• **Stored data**
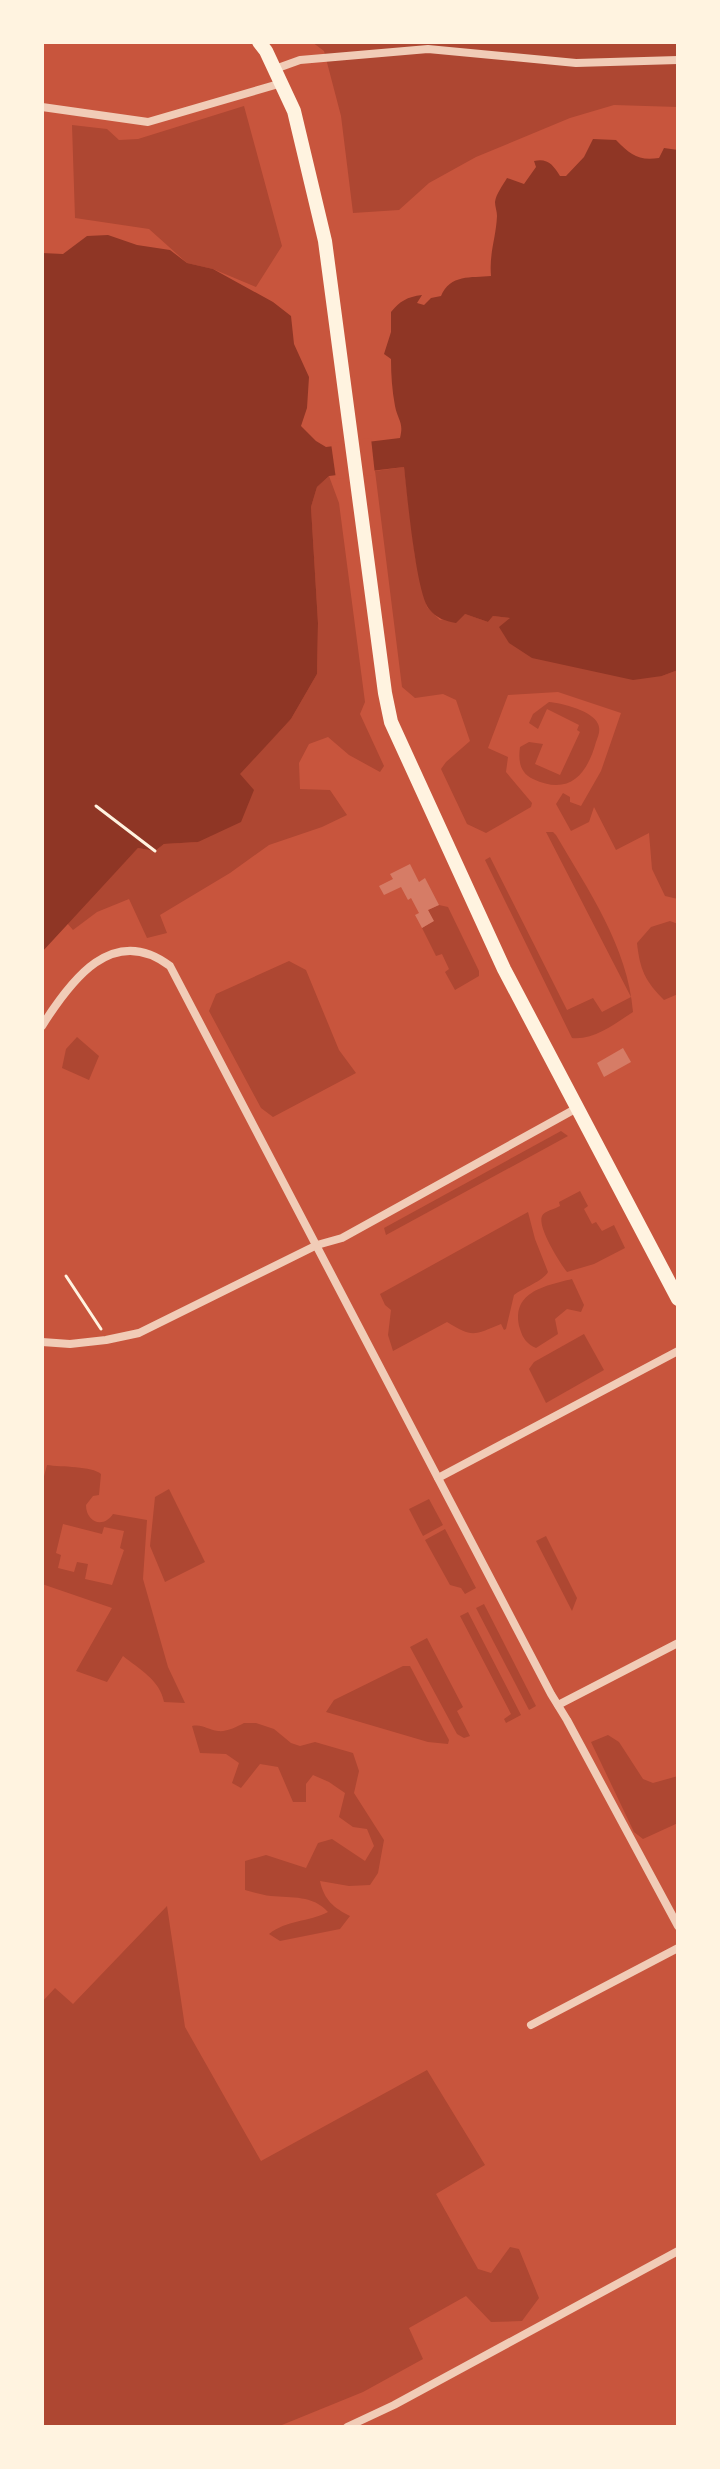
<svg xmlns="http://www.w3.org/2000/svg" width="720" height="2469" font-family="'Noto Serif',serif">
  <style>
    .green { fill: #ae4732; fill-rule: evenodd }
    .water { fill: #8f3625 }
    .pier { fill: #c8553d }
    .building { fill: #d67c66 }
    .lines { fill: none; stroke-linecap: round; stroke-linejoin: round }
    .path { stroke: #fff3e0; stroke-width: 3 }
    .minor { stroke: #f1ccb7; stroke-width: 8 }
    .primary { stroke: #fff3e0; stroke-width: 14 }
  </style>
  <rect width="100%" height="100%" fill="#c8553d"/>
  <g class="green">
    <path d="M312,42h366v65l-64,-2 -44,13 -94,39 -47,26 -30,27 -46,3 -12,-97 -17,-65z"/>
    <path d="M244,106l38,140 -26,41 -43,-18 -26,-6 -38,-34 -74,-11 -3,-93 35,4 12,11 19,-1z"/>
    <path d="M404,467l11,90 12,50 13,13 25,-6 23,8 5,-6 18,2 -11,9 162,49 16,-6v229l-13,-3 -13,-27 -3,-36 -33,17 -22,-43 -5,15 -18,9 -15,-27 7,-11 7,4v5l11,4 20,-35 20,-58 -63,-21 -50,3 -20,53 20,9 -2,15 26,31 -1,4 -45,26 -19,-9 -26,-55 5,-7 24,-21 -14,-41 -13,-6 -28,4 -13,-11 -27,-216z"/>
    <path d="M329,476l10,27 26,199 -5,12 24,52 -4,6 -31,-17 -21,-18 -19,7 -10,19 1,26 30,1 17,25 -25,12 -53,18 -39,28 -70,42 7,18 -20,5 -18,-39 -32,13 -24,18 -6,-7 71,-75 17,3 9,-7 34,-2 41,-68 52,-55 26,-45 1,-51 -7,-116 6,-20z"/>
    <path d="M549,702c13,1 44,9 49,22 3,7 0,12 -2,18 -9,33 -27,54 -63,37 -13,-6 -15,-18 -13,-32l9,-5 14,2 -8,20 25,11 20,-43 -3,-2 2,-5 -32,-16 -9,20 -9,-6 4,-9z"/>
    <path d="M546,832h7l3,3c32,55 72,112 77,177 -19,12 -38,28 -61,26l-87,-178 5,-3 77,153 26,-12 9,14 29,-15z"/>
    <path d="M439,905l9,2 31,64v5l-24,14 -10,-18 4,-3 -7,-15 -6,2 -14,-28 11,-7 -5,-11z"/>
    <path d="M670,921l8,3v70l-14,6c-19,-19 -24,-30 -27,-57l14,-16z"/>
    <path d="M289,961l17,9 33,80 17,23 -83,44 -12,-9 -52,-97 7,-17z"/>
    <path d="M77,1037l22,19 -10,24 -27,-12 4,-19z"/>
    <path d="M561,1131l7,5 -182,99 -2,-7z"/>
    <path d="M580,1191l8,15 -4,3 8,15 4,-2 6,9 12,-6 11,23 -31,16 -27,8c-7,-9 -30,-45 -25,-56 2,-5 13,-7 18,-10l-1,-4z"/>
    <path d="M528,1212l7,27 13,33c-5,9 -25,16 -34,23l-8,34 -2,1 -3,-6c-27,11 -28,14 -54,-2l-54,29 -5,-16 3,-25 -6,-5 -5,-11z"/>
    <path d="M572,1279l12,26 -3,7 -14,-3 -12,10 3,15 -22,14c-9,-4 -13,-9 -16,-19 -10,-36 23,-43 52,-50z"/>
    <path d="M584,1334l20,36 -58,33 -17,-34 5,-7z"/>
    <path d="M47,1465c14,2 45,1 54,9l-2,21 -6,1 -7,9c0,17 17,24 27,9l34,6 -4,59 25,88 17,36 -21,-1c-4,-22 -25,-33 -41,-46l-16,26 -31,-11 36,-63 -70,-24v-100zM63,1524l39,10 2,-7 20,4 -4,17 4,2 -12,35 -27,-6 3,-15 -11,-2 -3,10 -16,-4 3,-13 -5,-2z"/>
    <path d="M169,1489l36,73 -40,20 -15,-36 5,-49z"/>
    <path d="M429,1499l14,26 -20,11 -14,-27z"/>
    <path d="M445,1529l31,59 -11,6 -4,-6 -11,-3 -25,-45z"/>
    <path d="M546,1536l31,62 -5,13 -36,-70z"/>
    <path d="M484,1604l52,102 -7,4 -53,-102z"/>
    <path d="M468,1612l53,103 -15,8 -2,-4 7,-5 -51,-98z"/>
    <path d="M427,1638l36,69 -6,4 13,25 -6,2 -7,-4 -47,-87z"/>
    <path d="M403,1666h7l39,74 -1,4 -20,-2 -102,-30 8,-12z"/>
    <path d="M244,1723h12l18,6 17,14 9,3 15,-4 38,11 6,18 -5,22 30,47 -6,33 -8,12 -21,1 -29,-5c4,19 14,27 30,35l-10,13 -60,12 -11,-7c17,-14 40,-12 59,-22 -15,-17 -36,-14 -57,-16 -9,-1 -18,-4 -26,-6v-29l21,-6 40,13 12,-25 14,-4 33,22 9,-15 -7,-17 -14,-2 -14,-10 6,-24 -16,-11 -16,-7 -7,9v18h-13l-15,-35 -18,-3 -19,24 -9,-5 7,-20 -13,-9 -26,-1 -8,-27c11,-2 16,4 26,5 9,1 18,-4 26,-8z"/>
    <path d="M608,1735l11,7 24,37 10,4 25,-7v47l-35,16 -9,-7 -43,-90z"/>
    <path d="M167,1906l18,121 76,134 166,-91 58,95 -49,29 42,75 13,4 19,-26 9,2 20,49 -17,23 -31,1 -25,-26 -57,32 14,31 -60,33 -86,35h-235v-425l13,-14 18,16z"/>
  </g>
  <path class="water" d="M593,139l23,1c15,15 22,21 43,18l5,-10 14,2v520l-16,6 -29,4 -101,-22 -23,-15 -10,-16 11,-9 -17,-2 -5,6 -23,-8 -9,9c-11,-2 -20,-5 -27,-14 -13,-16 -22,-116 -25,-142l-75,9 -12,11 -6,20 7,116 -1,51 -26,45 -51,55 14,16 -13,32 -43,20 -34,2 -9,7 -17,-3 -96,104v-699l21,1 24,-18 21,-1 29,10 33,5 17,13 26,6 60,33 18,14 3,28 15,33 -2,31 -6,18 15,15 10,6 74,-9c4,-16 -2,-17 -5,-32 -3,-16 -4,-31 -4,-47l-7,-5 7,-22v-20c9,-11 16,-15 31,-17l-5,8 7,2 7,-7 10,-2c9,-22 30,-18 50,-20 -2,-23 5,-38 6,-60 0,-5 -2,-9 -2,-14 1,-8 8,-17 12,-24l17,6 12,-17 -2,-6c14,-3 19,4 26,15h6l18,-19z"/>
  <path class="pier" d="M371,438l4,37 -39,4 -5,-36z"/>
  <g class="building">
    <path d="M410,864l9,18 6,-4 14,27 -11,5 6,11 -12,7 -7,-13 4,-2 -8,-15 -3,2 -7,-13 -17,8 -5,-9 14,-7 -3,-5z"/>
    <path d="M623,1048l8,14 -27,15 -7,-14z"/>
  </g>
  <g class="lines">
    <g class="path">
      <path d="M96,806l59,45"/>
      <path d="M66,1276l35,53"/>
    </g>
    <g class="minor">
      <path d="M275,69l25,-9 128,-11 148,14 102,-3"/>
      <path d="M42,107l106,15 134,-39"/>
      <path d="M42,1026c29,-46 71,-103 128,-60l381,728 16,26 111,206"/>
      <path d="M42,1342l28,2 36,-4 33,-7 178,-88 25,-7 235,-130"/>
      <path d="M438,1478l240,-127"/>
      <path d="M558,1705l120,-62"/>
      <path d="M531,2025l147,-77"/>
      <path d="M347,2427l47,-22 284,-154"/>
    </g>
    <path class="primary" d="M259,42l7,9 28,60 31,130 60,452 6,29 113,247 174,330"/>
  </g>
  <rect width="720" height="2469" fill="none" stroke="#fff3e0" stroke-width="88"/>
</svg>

• **To do**
Every line of the entries above that includes "lines" should be copied.

• **Response box**
    .lines { fill: none; stroke-linecap: round; stroke-linejoin: round }
  <g class="lines">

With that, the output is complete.